工房には、俺とフィオナの二人きりになる。
パチパチと炉の火が跳ねる音だけが、静かな室内に響いた。
「……さあ、始めて。私の背中に手を当てて、ゆっくりと魔力を流し込んで。……途切れさせたら、爆発するからね」
フィオナが炉の前に座り、作業台に向かう。
俺は彼女の指示通り、背後に立ってその細い肩に手を置いた。
意外なほど、彼女の体は小さく、そして温かい。
「……んっ、……ふぅ。……そう、その調子。……もっと、奥まで……」
魔力を流し込むたびに、フィオナの喉から熱い吐息が漏れる。
錬金術師にとって、他人の魔力を体内に受け入れるのは、極めて親密で、神経をすり減らす行為だ。

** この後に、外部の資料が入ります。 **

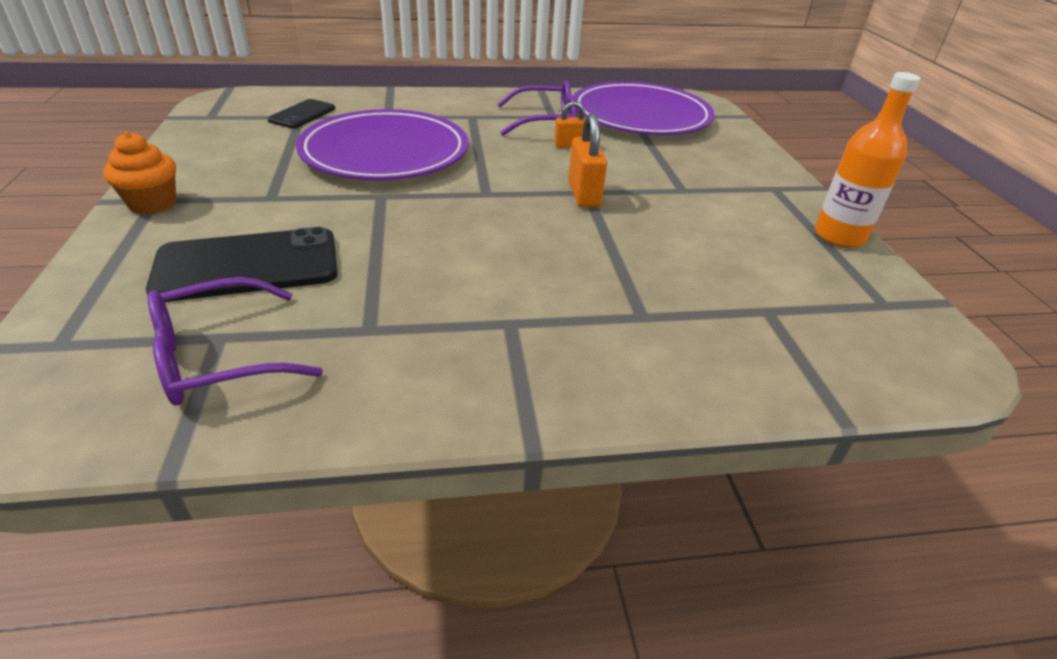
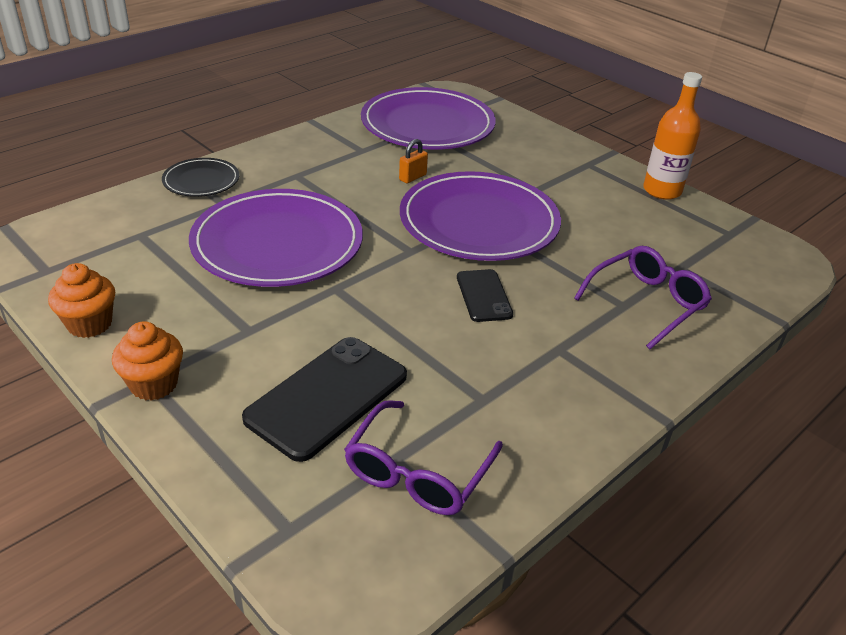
camera: 35 degrees left, 0 degrees up
(180, 154) = (89, 324): none -> orange cupcake
(302, 114) = (139, 232): black phone -> black phone (483, 296)
(394, 99) = (201, 181): none -> black plate
(545, 122) = (364, 159): purple glasses -> purple glasses (647, 303)
(584, 195) = (479, 222): orange padlock -> purple plate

彼女の肌はみるみるうちに赤らみ、額には細かな汗が浮かんでいる。
「ユートス……アンタの魔力、本当に……乱暴ね。……私の中が、アンタの色で塗りつぶされていくみたい……」
彼女はフラつきながらも、懸命にハンマーを振るい、魂殻とオリハルコンを融合させていく。
一時間、二時間。
限界ギリギリの集中状態。俺もまた、彼女との魔力の繋がりを通じて、彼女の「ものづくり」に対する情熱、そして孤独に研究を続けてきた過去を垣間見ていた。
「――できたっ!!」
フィオナの叫びと共に、工房全体が眩い黄金の光に包まれた。
作業台の上には、一振りの美しい短剣が鎮座していた。
刃は透明でありながら、内部には古竜の雷が走り、柄には俺の紋章を模した装飾が施されている。
「……『古竜雷』。これが、アンタの新しい相棒よ」
フィオナはそう言い残すと、糸が切れた人形のように、俺の腕の中に倒れ込んできた。
極度の魔力疲労。だが、その表情は、達成感に満ちた晴れやかなものだった。
「……ありがと、ユートス。アンタのおかげで、私……一生の最高傑作が作れた。……だから、これは私からの、特別な『オマケ』よ」
彼女は俺の首に腕を回し、耳元で熱い吐息を吹きかけた。
「……今夜は、私を独占させて。……金貨じゃ払えない分、アンタに……たっぷり、お礼してあげるから」
商都メティスの守銭奴錬金術師。
彼女の頑なな心は、俺の魔力によって、黄金よりも価値のある「愛情」へと錬成されたようだった。
だが、完成したばかりの魔剣『古竜雷』が、突如として激しく共鳴を始めた。
街の北側。港の方から、これまでのどんな魔物とも違う、神々しくも禍々しい咆哮が響き渡った。
「……海から、何か来るわ!」
部屋に飛び込んできたリリアが叫ぶ。
メティスの本当の試練は、ここから始まろうとしていた。